Ważne, aby z dnia na dzień, systematycznie uświadamiać sobie, że powrót do rzeczywistości to coś, czego przecież wyczekiwaliśmy i co w pewnym stopniu czyni nasze społeczeństwo bezpiecznym. Nie możemy jednak dopuścić, aby permanentny lęk przekształcił się w agorafobię, a więc lęk przed przebywaniem w otwartej przestrzeni, opuszczeniem pomieszczenia, tłumem oraz miejscami publicznymi.

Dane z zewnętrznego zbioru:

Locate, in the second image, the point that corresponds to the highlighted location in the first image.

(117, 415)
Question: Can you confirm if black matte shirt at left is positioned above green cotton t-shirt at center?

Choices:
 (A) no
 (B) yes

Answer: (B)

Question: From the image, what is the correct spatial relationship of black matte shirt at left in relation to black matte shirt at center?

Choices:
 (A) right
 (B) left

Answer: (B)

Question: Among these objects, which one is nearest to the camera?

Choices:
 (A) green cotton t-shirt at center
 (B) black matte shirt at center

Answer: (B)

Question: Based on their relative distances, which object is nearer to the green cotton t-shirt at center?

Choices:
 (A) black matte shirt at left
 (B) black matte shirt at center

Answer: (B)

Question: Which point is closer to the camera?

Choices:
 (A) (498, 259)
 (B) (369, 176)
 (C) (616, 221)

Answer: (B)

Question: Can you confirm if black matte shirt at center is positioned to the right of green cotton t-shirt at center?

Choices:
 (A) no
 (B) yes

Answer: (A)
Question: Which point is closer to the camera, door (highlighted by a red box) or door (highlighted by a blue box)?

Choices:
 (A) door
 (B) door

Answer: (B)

Wykorzystajmy czas izolacji, aby zadbać o swoją głowę i skupić się na tym, co tu i teraz. Przede wszystkim ważne jest poczucie, że nie jesteśmy w tej całej sytuacji pozostawieni sobie, dlatego w chwilach zwątpienia przede wszystkim mówmy otwarcie o swoich lękach i dzielmy obawy z najbliższymi. W cięższych przypadkach, warto także zwrócić się po pomoc do profesjonalisty, np. terapeuty bądź psychiatry, chociażby np. za pomocą aplikacji (Mindset).